Problem details: From the records below, print exactly the lines starting at the one containing "14: (373, 187)" and ending at the one containing "34: (314, 163)", ends included, and nothing else.

Given entries below:

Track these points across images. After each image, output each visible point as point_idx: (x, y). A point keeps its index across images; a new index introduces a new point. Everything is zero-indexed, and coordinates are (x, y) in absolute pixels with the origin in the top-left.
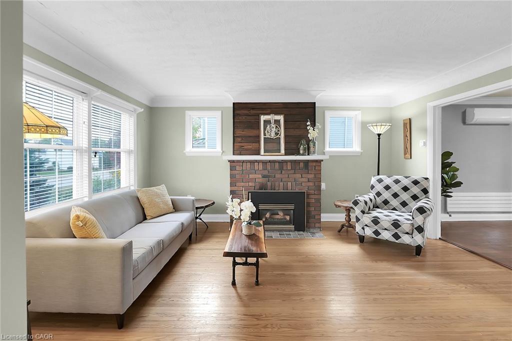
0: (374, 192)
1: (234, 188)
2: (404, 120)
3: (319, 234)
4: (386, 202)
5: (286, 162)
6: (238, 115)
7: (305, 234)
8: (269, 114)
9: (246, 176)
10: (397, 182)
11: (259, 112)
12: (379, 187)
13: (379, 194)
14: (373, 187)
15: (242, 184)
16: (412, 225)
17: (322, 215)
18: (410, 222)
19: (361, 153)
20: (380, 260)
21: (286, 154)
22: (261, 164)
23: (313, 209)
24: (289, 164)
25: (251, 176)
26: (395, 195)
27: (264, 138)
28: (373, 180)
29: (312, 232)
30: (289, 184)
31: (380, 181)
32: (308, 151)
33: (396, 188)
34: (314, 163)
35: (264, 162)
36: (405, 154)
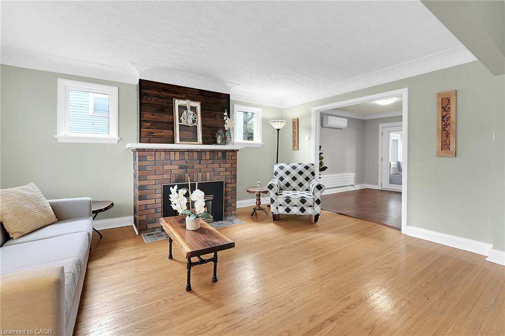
0: (278, 177)
1: (144, 183)
2: (293, 120)
3: (237, 221)
4: (288, 185)
5: (205, 151)
6: (147, 94)
7: (223, 222)
8: (184, 99)
9: (160, 168)
10: (294, 168)
11: (172, 95)
12: (282, 173)
13: (282, 179)
14: (276, 173)
15: (155, 177)
16: (314, 199)
17: (237, 202)
18: (311, 197)
19: (262, 145)
20: (296, 231)
21: (204, 143)
22: (177, 154)
23: (229, 197)
24: (208, 153)
25: (166, 167)
26: (294, 179)
27: (180, 125)
28: (276, 168)
29: (229, 220)
30: (208, 174)
31: (282, 168)
32: (225, 141)
33: (294, 173)
34: (231, 153)
35: (182, 152)
36: (294, 146)
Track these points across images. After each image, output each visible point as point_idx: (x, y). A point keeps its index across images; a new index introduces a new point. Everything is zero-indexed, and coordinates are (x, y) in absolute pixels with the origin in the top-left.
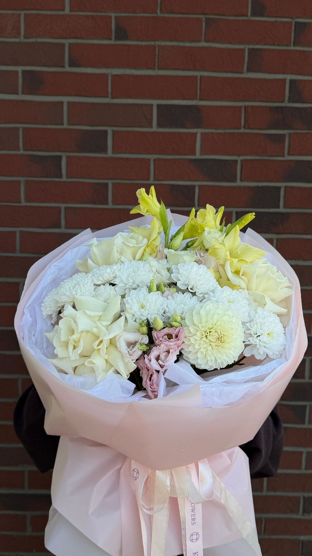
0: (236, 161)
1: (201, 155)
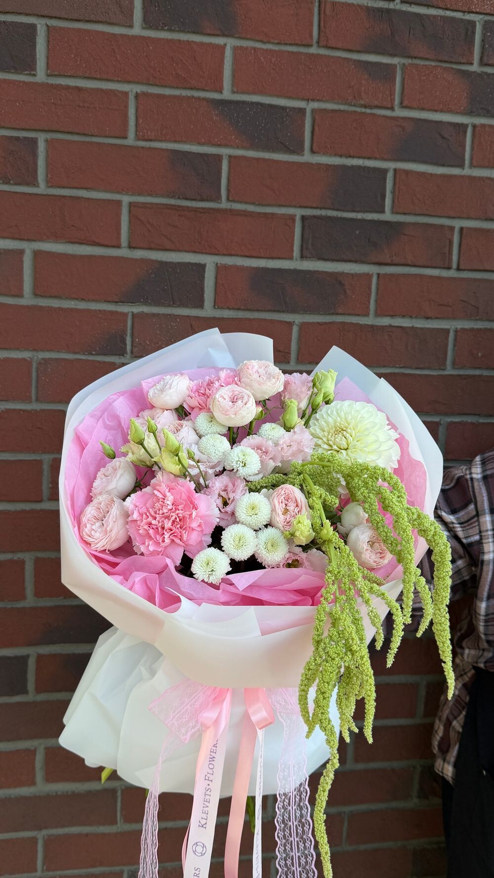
0: (302, 111)
1: (233, 92)
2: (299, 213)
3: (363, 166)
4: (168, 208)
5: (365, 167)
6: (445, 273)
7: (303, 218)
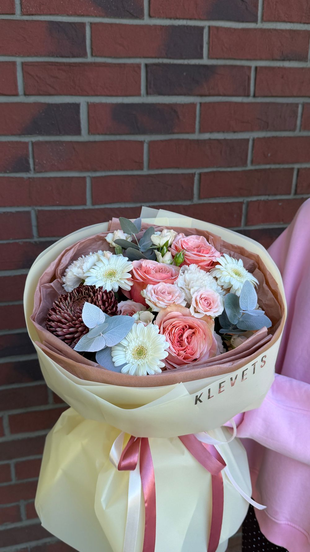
2: (143, 62)
3: (187, 25)
4: (50, 65)
5: (188, 26)
6: (245, 100)
7: (147, 66)
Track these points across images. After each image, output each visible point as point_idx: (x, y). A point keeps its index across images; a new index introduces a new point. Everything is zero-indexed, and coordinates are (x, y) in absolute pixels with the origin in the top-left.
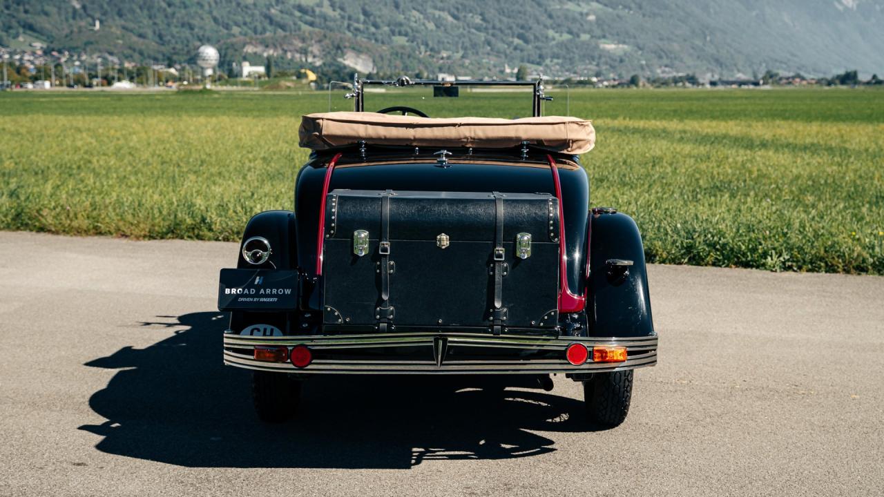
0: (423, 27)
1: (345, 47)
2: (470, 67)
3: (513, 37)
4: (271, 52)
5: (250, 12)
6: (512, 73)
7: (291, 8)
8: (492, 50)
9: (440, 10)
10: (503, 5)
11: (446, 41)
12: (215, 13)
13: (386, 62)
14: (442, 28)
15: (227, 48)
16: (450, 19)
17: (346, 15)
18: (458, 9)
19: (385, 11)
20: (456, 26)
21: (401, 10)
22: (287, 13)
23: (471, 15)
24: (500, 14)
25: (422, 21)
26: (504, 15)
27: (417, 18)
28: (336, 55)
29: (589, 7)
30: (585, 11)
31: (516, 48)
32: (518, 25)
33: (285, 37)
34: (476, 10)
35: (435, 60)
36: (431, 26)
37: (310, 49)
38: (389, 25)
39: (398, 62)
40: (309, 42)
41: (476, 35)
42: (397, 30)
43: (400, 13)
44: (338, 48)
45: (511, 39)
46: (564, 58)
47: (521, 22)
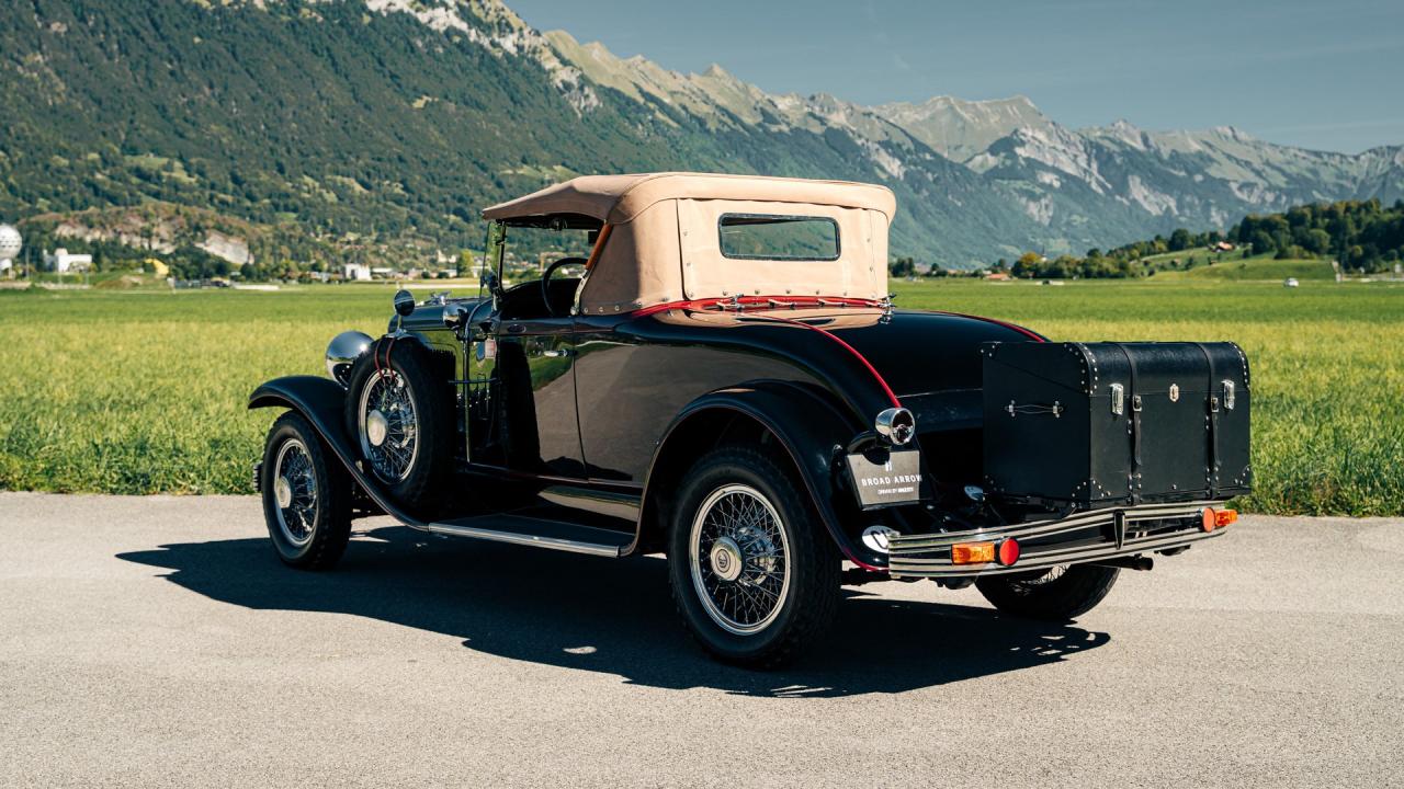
0: (319, 199)
1: (207, 228)
2: (389, 254)
3: (448, 212)
4: (97, 234)
5: (64, 178)
6: (448, 263)
7: (125, 171)
8: (418, 230)
9: (343, 175)
10: (432, 170)
11: (352, 217)
12: (11, 180)
13: (268, 249)
14: (347, 201)
15: (30, 230)
16: (358, 188)
17: (207, 182)
18: (368, 174)
19: (264, 177)
20: (366, 198)
21: (287, 175)
22: (120, 180)
23: (387, 182)
24: (428, 181)
25: (317, 190)
26: (435, 184)
27: (311, 186)
28: (194, 237)
29: (552, 173)
30: (547, 177)
31: (452, 229)
32: (454, 197)
33: (119, 213)
34: (395, 176)
35: (338, 245)
36: (331, 197)
37: (155, 230)
38: (270, 197)
39: (285, 249)
40: (154, 221)
41: (395, 209)
42: (282, 204)
43: (286, 180)
44: (198, 228)
45: (445, 216)
46: (520, 241)
47: (459, 192)
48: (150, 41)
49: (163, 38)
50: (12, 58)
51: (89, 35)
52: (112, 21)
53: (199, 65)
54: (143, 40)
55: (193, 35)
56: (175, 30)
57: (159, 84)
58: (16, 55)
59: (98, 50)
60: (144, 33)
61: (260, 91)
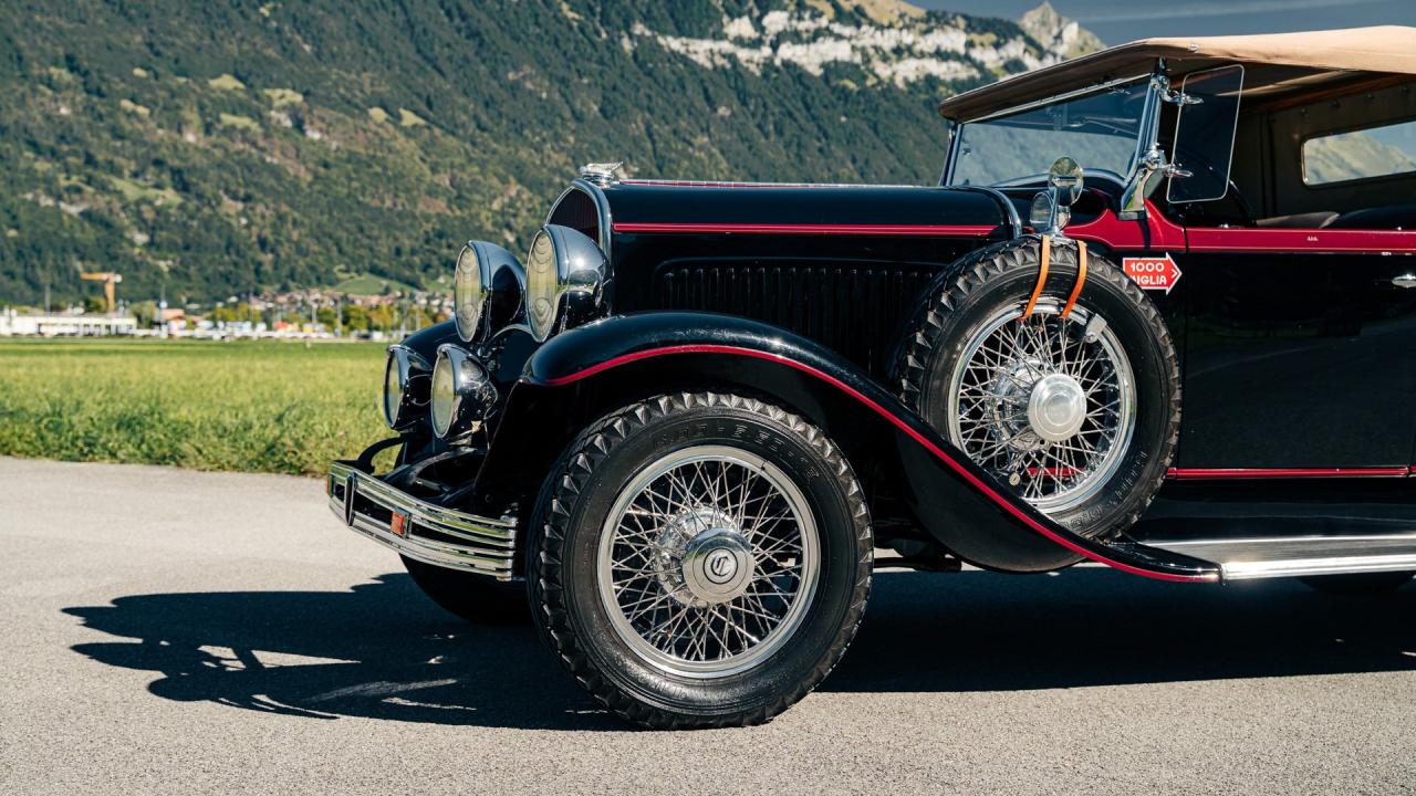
48: (802, 121)
49: (814, 118)
50: (685, 140)
51: (749, 116)
52: (770, 104)
53: (845, 142)
54: (796, 120)
55: (840, 115)
56: (824, 111)
57: (808, 159)
58: (688, 137)
59: (756, 131)
60: (797, 115)
61: (897, 164)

End of Given entries.

Reply to the exercise:
14: (373, 187)
15: (242, 184)
16: (412, 225)
17: (322, 215)
18: (410, 222)
19: (361, 153)
20: (380, 260)
21: (286, 154)
22: (261, 164)
23: (313, 209)
24: (289, 164)
25: (251, 176)
26: (395, 195)
27: (264, 138)
28: (373, 180)
29: (312, 232)
30: (289, 184)
31: (380, 181)
32: (308, 151)
33: (396, 188)
34: (314, 163)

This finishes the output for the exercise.